■ Provided data:

# # #

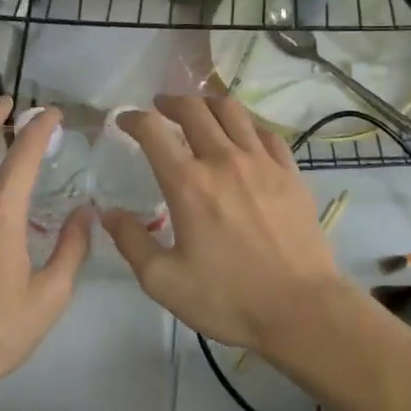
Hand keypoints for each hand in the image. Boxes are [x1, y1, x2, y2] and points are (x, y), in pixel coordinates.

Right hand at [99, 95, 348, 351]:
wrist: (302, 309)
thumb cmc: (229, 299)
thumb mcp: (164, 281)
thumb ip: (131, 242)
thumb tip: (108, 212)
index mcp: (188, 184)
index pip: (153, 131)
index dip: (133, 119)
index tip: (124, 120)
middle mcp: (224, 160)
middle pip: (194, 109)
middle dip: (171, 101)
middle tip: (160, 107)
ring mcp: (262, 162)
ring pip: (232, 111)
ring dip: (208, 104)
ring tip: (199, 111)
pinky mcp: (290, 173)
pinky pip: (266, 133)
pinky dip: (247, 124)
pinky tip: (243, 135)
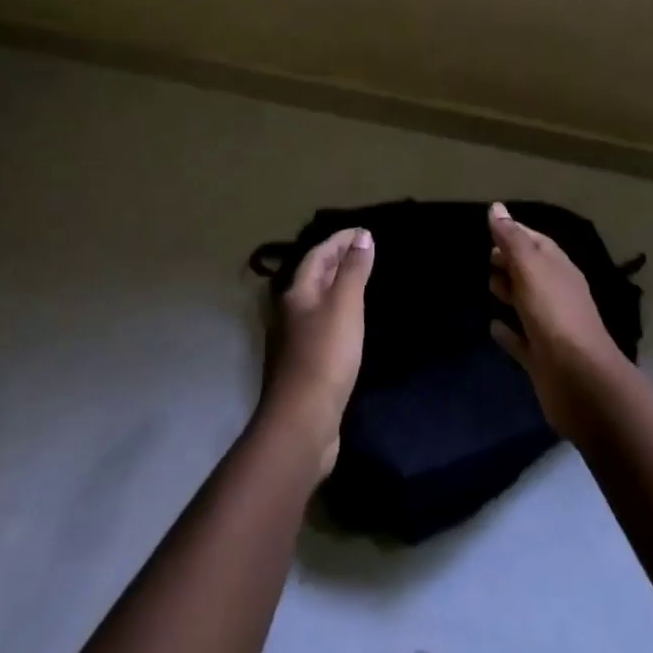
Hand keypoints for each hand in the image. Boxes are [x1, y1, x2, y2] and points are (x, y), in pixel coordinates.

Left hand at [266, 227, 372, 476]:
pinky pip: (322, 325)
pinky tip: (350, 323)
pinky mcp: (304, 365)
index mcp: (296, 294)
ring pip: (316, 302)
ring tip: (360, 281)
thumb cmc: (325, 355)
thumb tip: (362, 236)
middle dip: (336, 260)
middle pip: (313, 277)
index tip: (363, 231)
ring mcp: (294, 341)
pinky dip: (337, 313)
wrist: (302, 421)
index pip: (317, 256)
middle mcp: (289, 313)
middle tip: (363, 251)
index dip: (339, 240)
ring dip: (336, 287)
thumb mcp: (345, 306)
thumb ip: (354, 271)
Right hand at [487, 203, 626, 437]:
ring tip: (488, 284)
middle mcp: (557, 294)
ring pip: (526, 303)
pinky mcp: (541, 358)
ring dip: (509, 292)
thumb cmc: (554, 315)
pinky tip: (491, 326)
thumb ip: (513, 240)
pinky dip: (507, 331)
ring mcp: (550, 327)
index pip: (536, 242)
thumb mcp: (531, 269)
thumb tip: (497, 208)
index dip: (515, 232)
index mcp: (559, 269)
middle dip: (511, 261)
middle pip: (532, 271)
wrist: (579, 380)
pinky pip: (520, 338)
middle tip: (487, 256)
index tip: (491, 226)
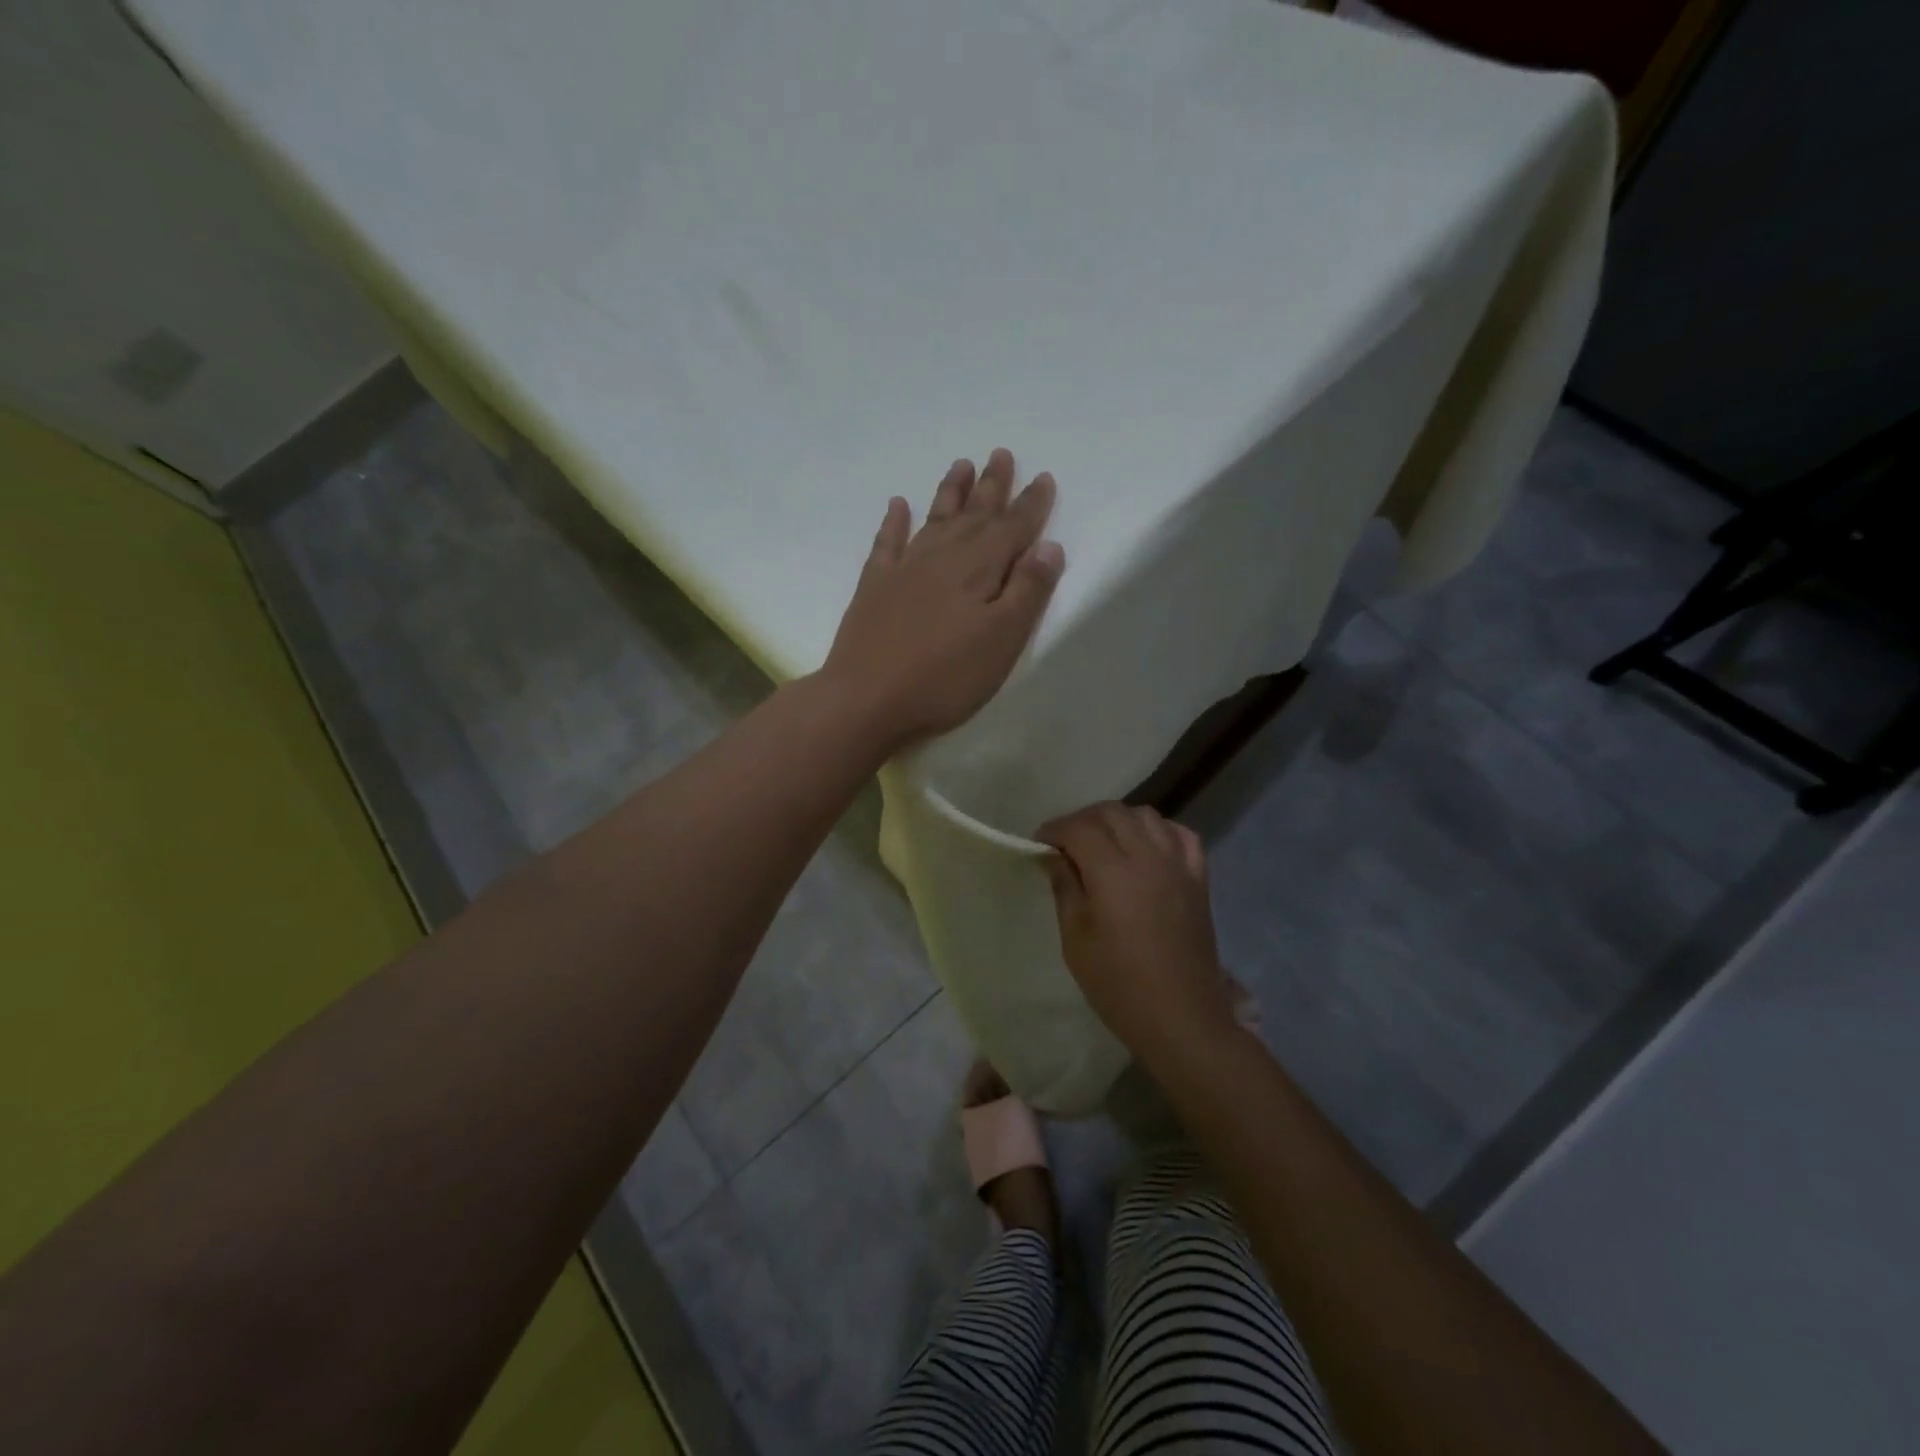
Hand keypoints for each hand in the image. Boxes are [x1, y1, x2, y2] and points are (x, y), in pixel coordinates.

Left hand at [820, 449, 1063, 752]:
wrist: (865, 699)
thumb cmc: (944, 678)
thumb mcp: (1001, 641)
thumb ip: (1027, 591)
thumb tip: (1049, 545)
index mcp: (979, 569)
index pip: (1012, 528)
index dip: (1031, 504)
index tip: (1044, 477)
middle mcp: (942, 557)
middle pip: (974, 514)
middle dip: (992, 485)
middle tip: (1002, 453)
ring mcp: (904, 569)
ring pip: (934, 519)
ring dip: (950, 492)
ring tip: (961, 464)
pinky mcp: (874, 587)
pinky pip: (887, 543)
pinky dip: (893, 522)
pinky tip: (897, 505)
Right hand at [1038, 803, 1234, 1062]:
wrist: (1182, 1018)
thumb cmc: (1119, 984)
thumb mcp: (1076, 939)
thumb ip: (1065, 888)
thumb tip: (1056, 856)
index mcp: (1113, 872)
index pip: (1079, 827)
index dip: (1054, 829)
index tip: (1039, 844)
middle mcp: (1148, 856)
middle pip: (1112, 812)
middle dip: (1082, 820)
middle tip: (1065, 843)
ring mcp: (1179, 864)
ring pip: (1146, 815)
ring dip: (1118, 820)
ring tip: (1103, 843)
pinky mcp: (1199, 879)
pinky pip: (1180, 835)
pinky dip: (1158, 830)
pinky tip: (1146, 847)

# # #

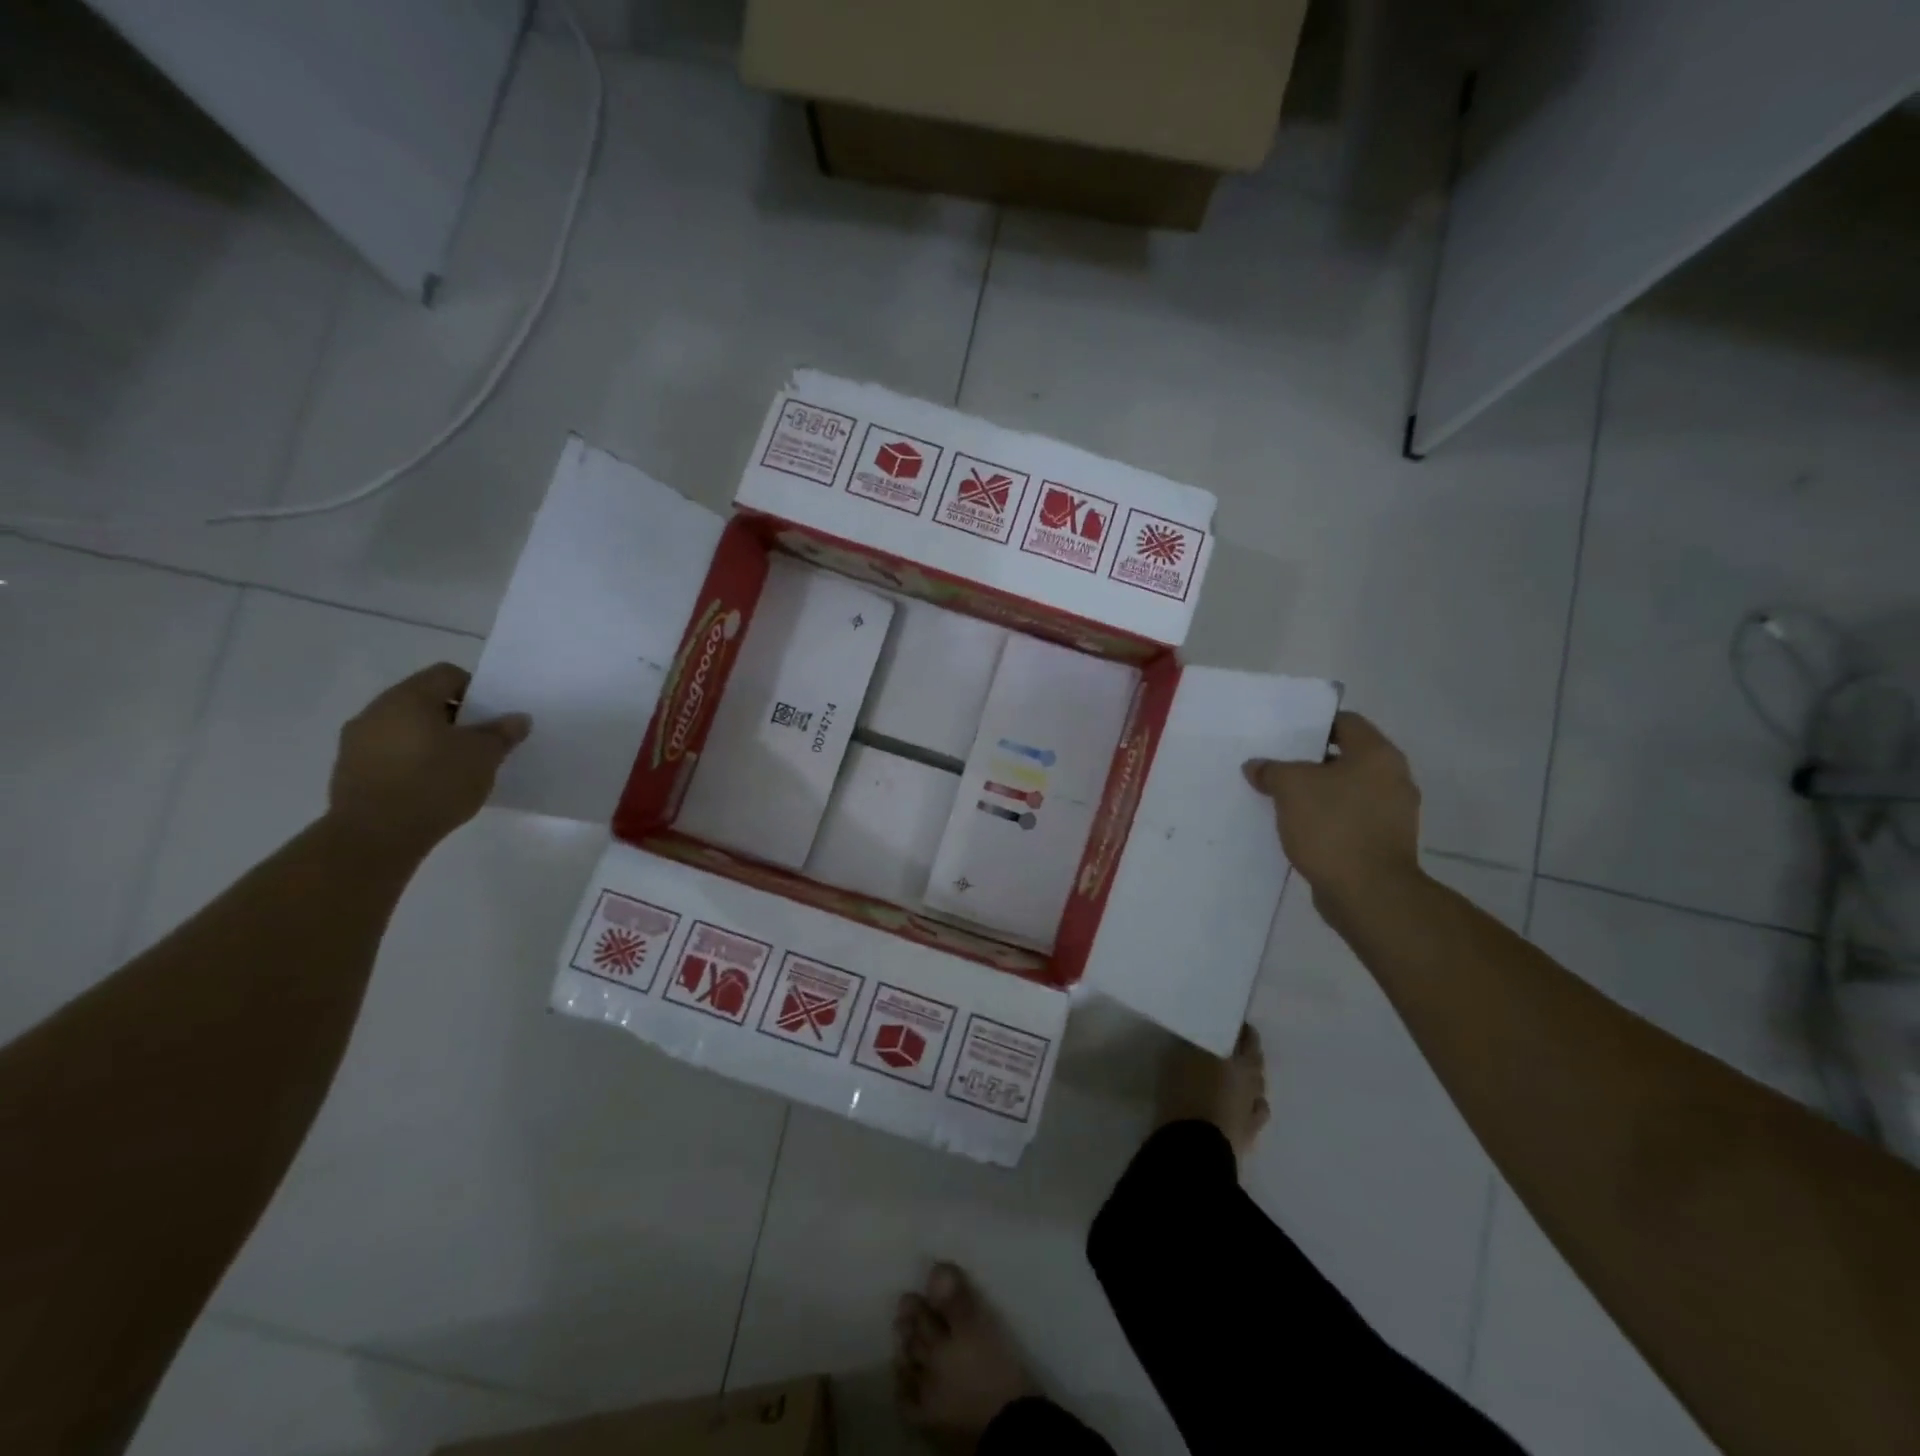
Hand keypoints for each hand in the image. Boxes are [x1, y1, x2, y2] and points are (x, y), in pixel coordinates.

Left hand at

# # #

■ Instructions for the task: Repeat the lines above exactly, beginning with the one containing "index pip: (153, 131)" and finishing with the one containing "ring mcp: (294, 341)". No pictures belong in the copy.

■ Task solution:
index pip: (153, 131)
index dip: (133, 119)
index tip: (124, 120)
middle mcp: (224, 160)
middle pip: (194, 109)
middle dip: (171, 101)
middle tip: (160, 107)
ring mcp: (262, 162)
ring pip: (232, 111)
ring dip: (208, 104)
ring tip: (199, 111)
pinky mcp: (290, 173)
pinky pip: (266, 133)
pinky dip: (247, 124)
pinky tip: (243, 135)
Hand keypoints for each hand in the image. Boxes are [x1, y1, x2, y2] and points are (x, y), in pixel coordinates.

Left hand at [266, 227, 372, 476]:
pinky pip: (322, 325)
pinky tip: (350, 323)
pinky mcp: (304, 365)
index mcp: (296, 294)
ring pip: (316, 302)
ring tip: (360, 281)
thumb cmc: (325, 355)
thumb tip: (362, 236)
middle dip: (336, 260)
middle pip: (313, 277)
index tip: (363, 231)
ring mcp: (294, 341)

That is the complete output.